The body language is all affect but the words come from the actual autobiographies of these famed youth who have barely lived or done enough to merit a complete sentence, but that's the conceit of Celebrity Autobiography, the hilarious brainchild of playwright and actor Eugene Pack. "We could not make this stuff up," Pack said of an evening at Guild Hall on Friday night that also included the wisdom of Diana Ross (Dayle Reyfel), David Hasselhoff (Jerry O'Connell), Ricky Martin (Pack), and poetry by Suzanne Somers (Brinkley), to mention a few whose words spoken make for unintentional comedy.

The high point of this entertainment was a skit concocted of snippets from tell-alls by Debbie Reynolds (Dayle Reyfel) and Elizabeth Taylor (Ileanna Douglas) on the scandalous marriage of Eddie Fisher to each. Fisher (Pack) comes off as prime loser in a Rashomon of adultery and betrayal that also features Richard Burton (Scott Adsit) with a rasping cackle, guilty of some marital transgressions of his own.

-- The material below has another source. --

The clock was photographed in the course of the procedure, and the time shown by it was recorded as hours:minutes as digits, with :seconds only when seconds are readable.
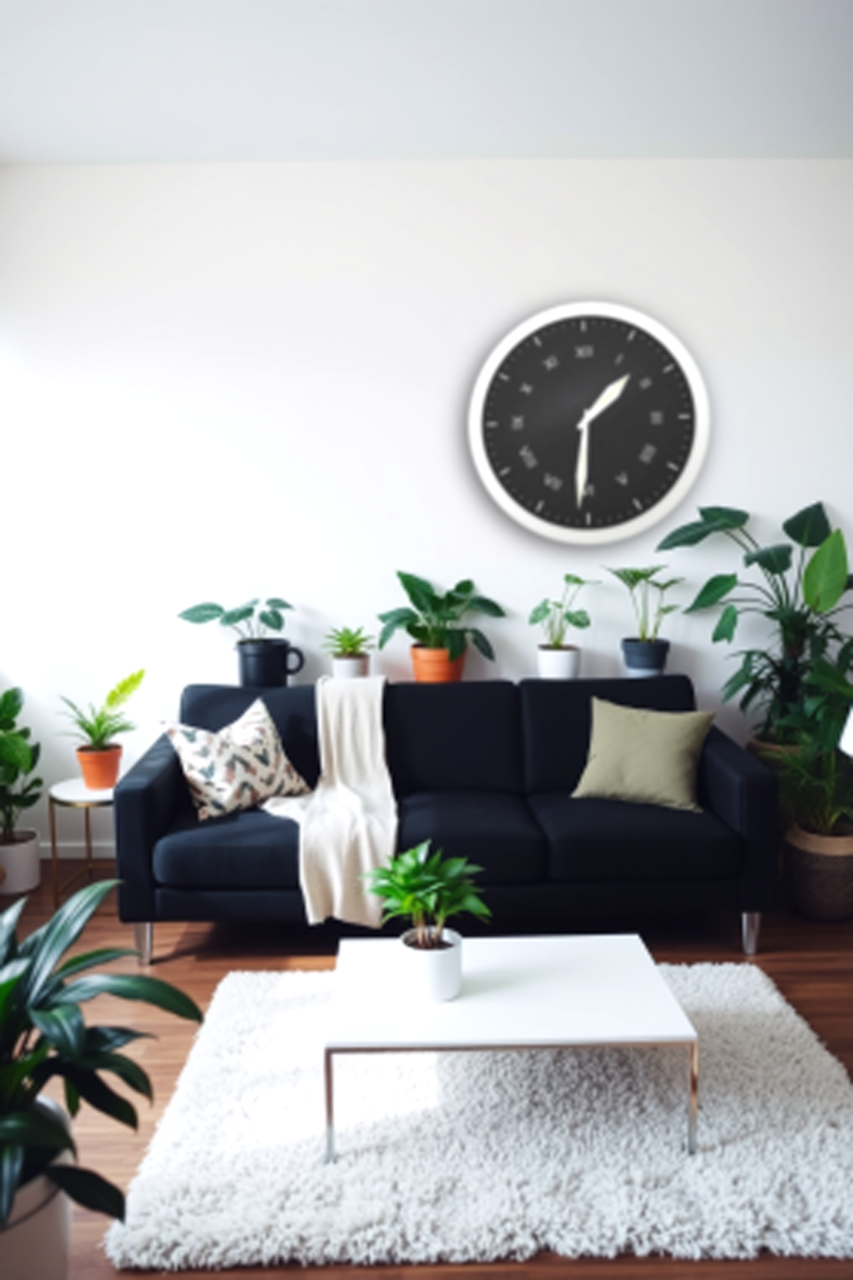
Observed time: 1:31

Last weekend, Bob Balaban directed a staged reading of Eugene Pack's new play Columbus and Amsterdam, about two couples on the trendy Upper West Side and a woman they'd known in the past, now back from a failed marriage in Los Angeles. Edie Falco, Chris Bauer, Dayle Reyfel, Scott Adsit, and Kyra Sedgwick starred. Citarella, a presence in both East Hampton and that Manhattan neighborhood, and evoked several times in Pack's clever script, provided a fine reception in Guild Hall's garden following the performance.

Nearby at Mulford Farm, Charles Ludlam's 1983 breakout masterpiece The Mystery of Irma Vep: A Penny Dreadful is currently revived with tour de force performances by Trevor Vaughn and Isaac Klein, playing a total of seven characters in a camp mash-up of Daphne DuMaurier meets the Werewolf, Vampire, and Mummy. Director Kate Mueth, sensitive to the satire of this piece from the founder of the Theater of the Ridiculous, stays close to Ludlum's original staging from his small theater at One Sheridan Square, now in a barn with a fine set by Brian Leaver and lighting by Sebastian Paczynski. Ludlum died in 1987, an early AIDS epidemic casualty, and no one has yet replaced his peculiar, erudite and silly genius.